Dataset entries:
++++++

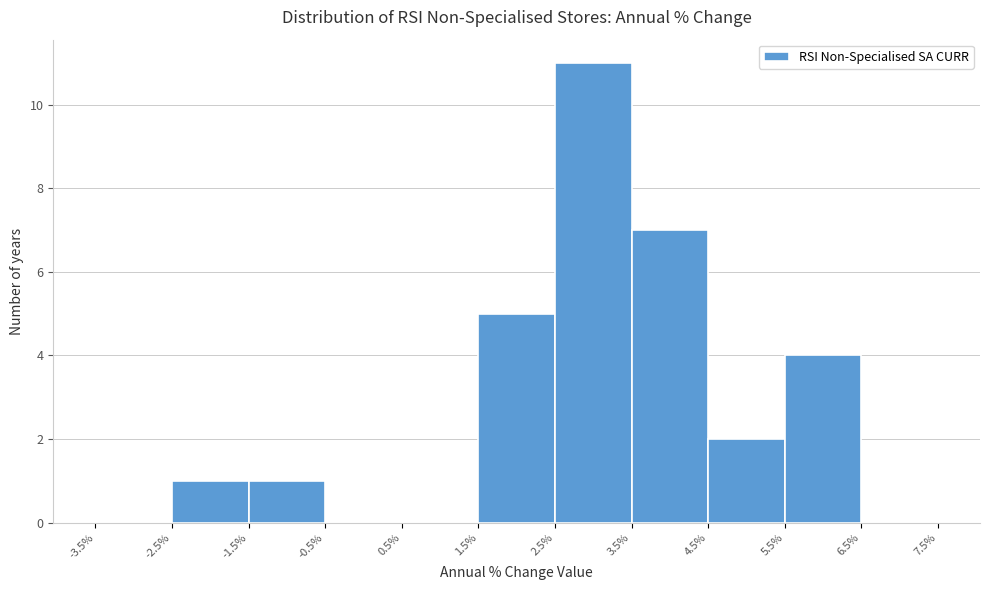

Reading left to right, list every bar in this chart as the range it spans on the x-axis followed by its height. The values are not printed on the chart, so give them approximately, as read against the axis.

-3.5% to -2.5%: 0
-2.5% to -1.5%: 1
-1.5% to -0.5%: 1
-0.5% to 0.5%: 0
0.5% to 1.5%: 0
1.5% to 2.5%: 5
2.5% to 3.5%: 11
3.5% to 4.5%: 7
4.5% to 5.5%: 2
5.5% to 6.5%: 4
6.5% to 7.5%: 0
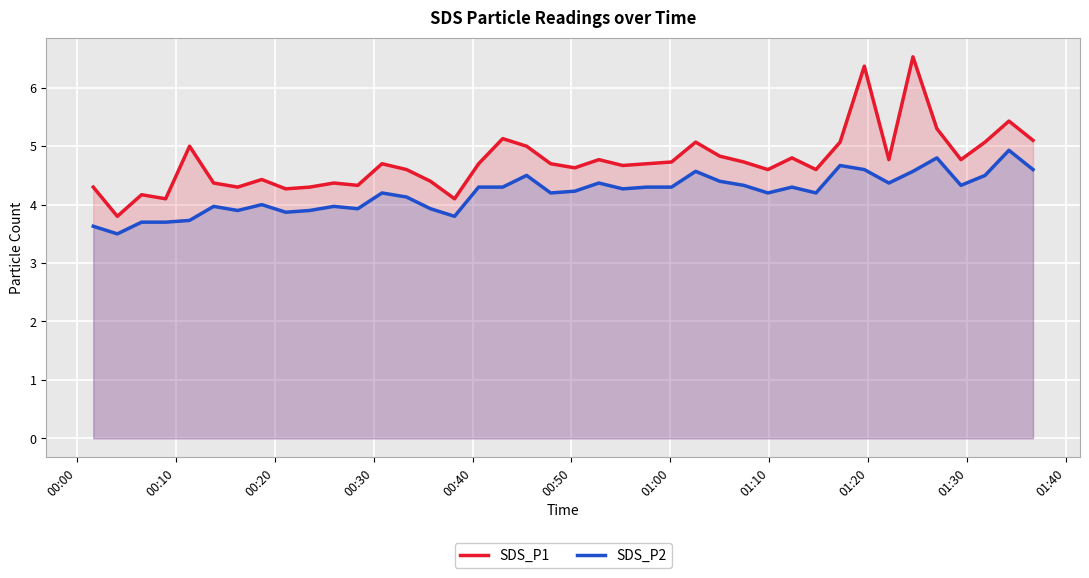

True or false: SDS_P1 has more than 1 interior local peaks.

True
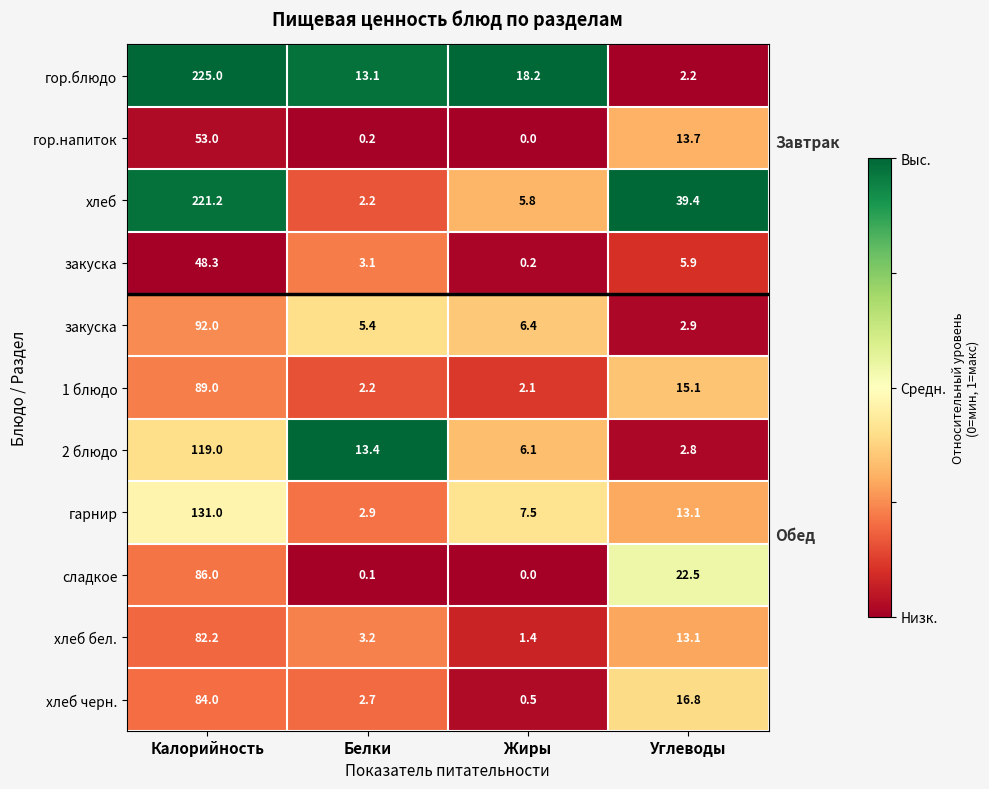

How many categories are shown in the chart?

4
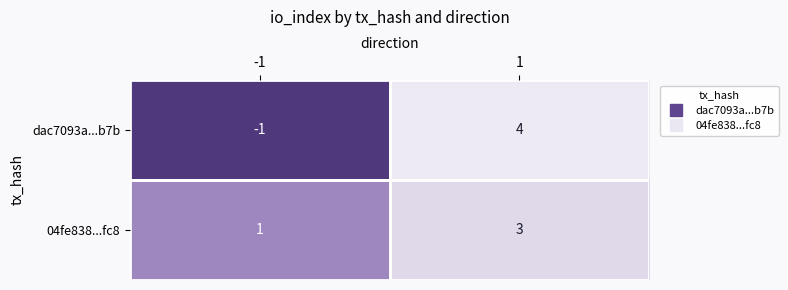

What is the sum of the 04fe838...fc8 values at 1 and -1?

4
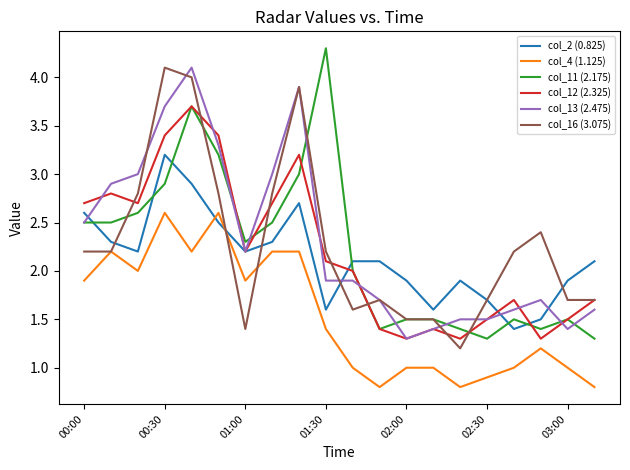

True or false: col_4 (1.125) and col_12 (2.325) intersect in this chart.

False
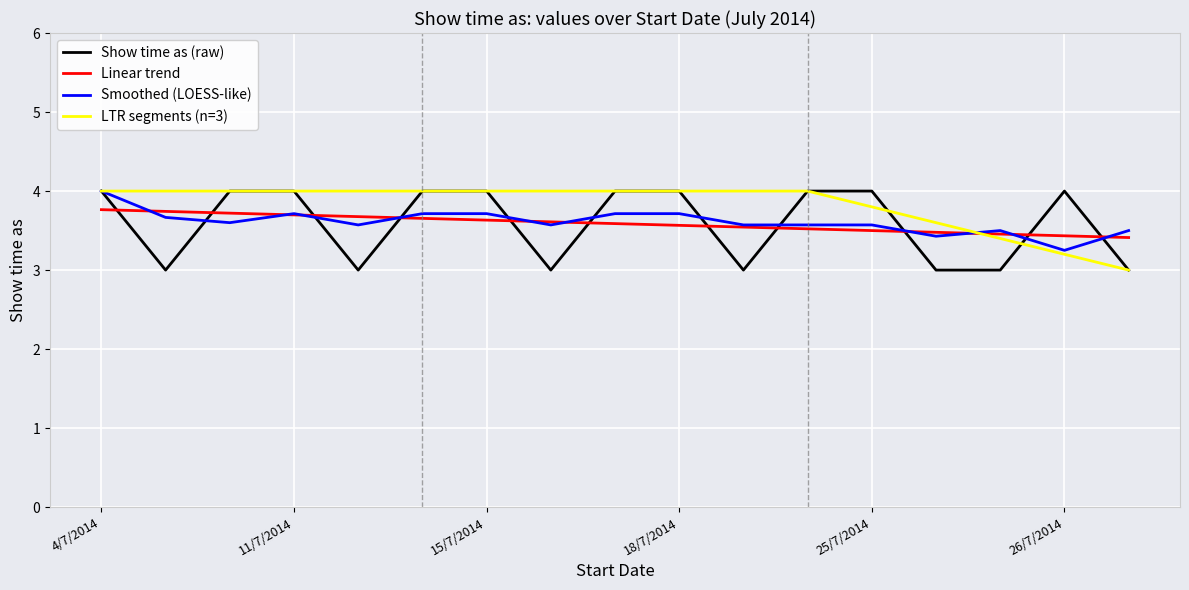

What is the minimum value shown in the chart?

3.0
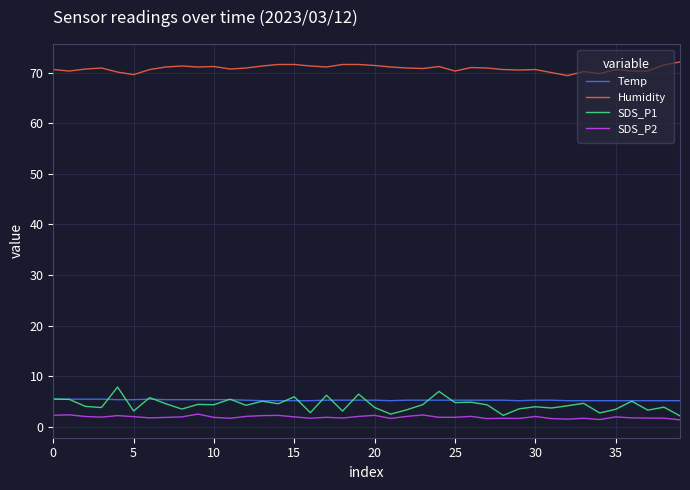

Which series has the widest spread of values?

SDS_P1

++++++

## TASK INSTRUCTIONS
Swap "chart" for "plot" everywhere in the records above and write the records out again with nothing else changed. Leave the pictures out.

## ANSWER SECTION
Reading left to right, list every bar in this plot as the range it spans on the x-axis followed by its height. The values are not printed on the plot, so give them approximately, as read against the axis.

-3.5% to -2.5%: 0
-2.5% to -1.5%: 1
-1.5% to -0.5%: 1
-0.5% to 0.5%: 0
0.5% to 1.5%: 0
1.5% to 2.5%: 5
2.5% to 3.5%: 11
3.5% to 4.5%: 7
4.5% to 5.5%: 2
5.5% to 6.5%: 4
6.5% to 7.5%: 0

True or false: SDS_P1 has more than 1 interior local peaks.

True

How many categories are shown in the plot?

4

What is the sum of the 04fe838...fc8 values at 1 and -1?

4

True or false: col_4 (1.125) and col_12 (2.325) intersect in this plot.

False

What is the minimum value shown in the plot?

3.0

Which series has the widest spread of values?

SDS_P1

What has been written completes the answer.